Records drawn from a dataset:
____
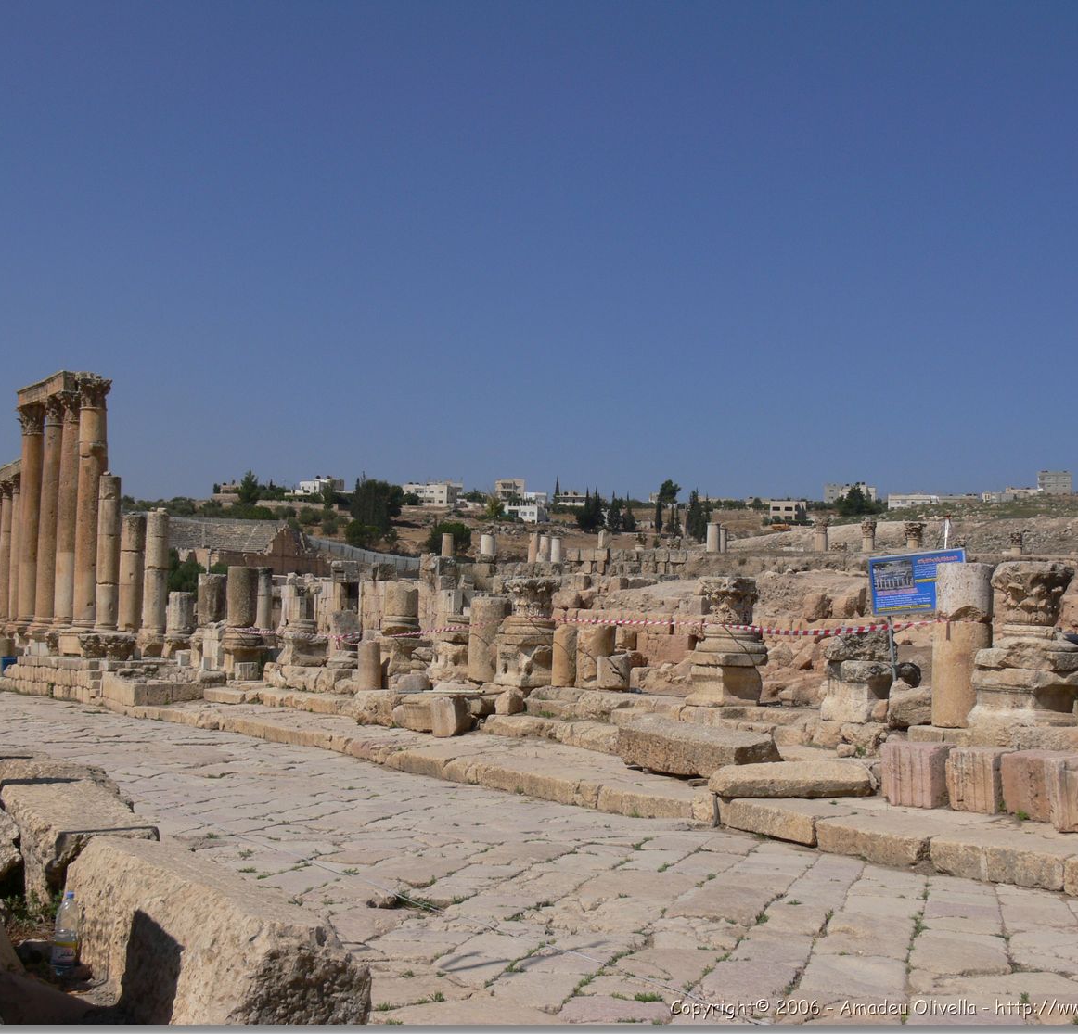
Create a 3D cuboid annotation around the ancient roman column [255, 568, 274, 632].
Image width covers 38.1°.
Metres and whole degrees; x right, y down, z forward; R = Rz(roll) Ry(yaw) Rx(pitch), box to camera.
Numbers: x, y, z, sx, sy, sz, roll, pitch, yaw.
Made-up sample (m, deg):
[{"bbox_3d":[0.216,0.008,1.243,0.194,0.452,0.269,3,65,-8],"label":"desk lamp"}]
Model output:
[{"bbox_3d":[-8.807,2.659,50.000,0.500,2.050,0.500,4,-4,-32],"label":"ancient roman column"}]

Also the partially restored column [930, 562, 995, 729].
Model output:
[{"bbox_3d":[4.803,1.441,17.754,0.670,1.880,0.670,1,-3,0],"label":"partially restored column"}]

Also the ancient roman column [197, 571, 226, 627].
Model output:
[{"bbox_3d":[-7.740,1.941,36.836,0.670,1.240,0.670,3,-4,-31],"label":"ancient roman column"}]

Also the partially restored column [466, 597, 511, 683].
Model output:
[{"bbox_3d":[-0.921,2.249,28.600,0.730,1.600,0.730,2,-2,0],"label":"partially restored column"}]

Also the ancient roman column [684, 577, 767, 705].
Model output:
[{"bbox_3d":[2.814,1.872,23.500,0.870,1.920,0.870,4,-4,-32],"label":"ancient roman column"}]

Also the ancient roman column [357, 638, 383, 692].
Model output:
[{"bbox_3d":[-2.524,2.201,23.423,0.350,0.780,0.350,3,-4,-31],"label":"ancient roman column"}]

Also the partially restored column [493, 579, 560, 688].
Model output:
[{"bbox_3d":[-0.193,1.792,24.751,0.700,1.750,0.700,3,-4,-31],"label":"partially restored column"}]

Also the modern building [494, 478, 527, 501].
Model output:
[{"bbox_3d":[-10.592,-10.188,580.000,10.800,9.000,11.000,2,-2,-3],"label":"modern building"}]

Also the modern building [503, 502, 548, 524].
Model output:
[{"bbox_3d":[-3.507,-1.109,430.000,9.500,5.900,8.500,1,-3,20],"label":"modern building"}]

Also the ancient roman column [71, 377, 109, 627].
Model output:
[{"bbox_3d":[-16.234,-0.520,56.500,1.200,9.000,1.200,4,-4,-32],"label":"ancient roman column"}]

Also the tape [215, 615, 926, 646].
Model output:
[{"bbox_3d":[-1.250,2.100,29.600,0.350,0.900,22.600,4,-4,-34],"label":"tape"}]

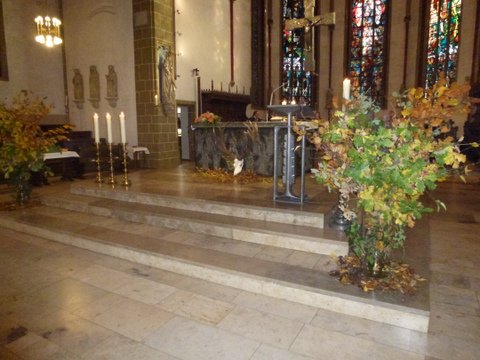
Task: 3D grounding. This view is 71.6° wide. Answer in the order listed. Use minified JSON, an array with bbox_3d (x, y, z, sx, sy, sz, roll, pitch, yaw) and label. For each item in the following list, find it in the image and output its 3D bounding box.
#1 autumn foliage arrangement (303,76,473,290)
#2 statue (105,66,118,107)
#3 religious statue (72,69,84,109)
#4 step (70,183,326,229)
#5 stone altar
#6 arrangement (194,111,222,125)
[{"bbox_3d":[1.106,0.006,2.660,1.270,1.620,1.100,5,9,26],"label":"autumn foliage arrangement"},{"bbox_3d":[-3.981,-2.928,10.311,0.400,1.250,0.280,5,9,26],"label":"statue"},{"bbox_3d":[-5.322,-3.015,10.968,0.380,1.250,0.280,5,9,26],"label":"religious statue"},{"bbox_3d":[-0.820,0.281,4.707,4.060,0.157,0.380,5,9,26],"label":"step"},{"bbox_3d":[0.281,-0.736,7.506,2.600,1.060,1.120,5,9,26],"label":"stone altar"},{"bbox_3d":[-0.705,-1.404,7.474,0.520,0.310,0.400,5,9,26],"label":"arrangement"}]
____
WHAT IS EXPECTED
Every entry above needs to be printed again exactly, with its pictures left out.

RESPONSE TO THE TASK
Create a 3D cuboid annotation around the ancient roman column [255, 568, 274, 632].
Image width covers 38.1°.
Metres and whole degrees; x right, y down, z forward; R = Rz(roll) Ry(yaw) Rx(pitch), box to camera.
Numbers: x, y, z, sx, sy, sz, roll, pitch, yaw.
Made-up sample (m, deg):
[{"bbox_3d":[0.216,0.008,1.243,0.194,0.452,0.269,3,65,-8],"label":"desk lamp"}]
Model output:
[{"bbox_3d":[-8.807,2.659,50.000,0.500,2.050,0.500,4,-4,-32],"label":"ancient roman column"}]

Also the partially restored column [930, 562, 995, 729].
Model output:
[{"bbox_3d":[4.803,1.441,17.754,0.670,1.880,0.670,1,-3,0],"label":"partially restored column"}]

Also the ancient roman column [197, 571, 226, 627].
Model output:
[{"bbox_3d":[-7.740,1.941,36.836,0.670,1.240,0.670,3,-4,-31],"label":"ancient roman column"}]

Also the partially restored column [466, 597, 511, 683].
Model output:
[{"bbox_3d":[-0.921,2.249,28.600,0.730,1.600,0.730,2,-2,0],"label":"partially restored column"}]

Also the ancient roman column [684, 577, 767, 705].
Model output:
[{"bbox_3d":[2.814,1.872,23.500,0.870,1.920,0.870,4,-4,-32],"label":"ancient roman column"}]

Also the ancient roman column [357, 638, 383, 692].
Model output:
[{"bbox_3d":[-2.524,2.201,23.423,0.350,0.780,0.350,3,-4,-31],"label":"ancient roman column"}]

Also the partially restored column [493, 579, 560, 688].
Model output:
[{"bbox_3d":[-0.193,1.792,24.751,0.700,1.750,0.700,3,-4,-31],"label":"partially restored column"}]

Also the modern building [494, 478, 527, 501].
Model output:
[{"bbox_3d":[-10.592,-10.188,580.000,10.800,9.000,11.000,2,-2,-3],"label":"modern building"}]

Also the modern building [503, 502, 548, 524].
Model output:
[{"bbox_3d":[-3.507,-1.109,430.000,9.500,5.900,8.500,1,-3,20],"label":"modern building"}]

Also the ancient roman column [71, 377, 109, 627].
Model output:
[{"bbox_3d":[-16.234,-0.520,56.500,1.200,9.000,1.200,4,-4,-32],"label":"ancient roman column"}]

Also the tape [215, 615, 926, 646].
Model output:
[{"bbox_3d":[-1.250,2.100,29.600,0.350,0.900,22.600,4,-4,-34],"label":"tape"}]

Task: 3D grounding. This view is 71.6° wide. Answer in the order listed. Use minified JSON, an array with bbox_3d (x, y, z, sx, sy, sz, roll, pitch, yaw) and label. For each item in the following list, find it in the image and output its 3D bounding box.
#1 autumn foliage arrangement (303,76,473,290)
#2 statue (105,66,118,107)
#3 religious statue (72,69,84,109)
#4 step (70,183,326,229)
#5 stone altar
#6 arrangement (194,111,222,125)
[{"bbox_3d":[1.106,0.006,2.660,1.270,1.620,1.100,5,9,26],"label":"autumn foliage arrangement"},{"bbox_3d":[-3.981,-2.928,10.311,0.400,1.250,0.280,5,9,26],"label":"statue"},{"bbox_3d":[-5.322,-3.015,10.968,0.380,1.250,0.280,5,9,26],"label":"religious statue"},{"bbox_3d":[-0.820,0.281,4.707,4.060,0.157,0.380,5,9,26],"label":"step"},{"bbox_3d":[0.281,-0.736,7.506,2.600,1.060,1.120,5,9,26],"label":"stone altar"},{"bbox_3d":[-0.705,-1.404,7.474,0.520,0.310,0.400,5,9,26],"label":"arrangement"}]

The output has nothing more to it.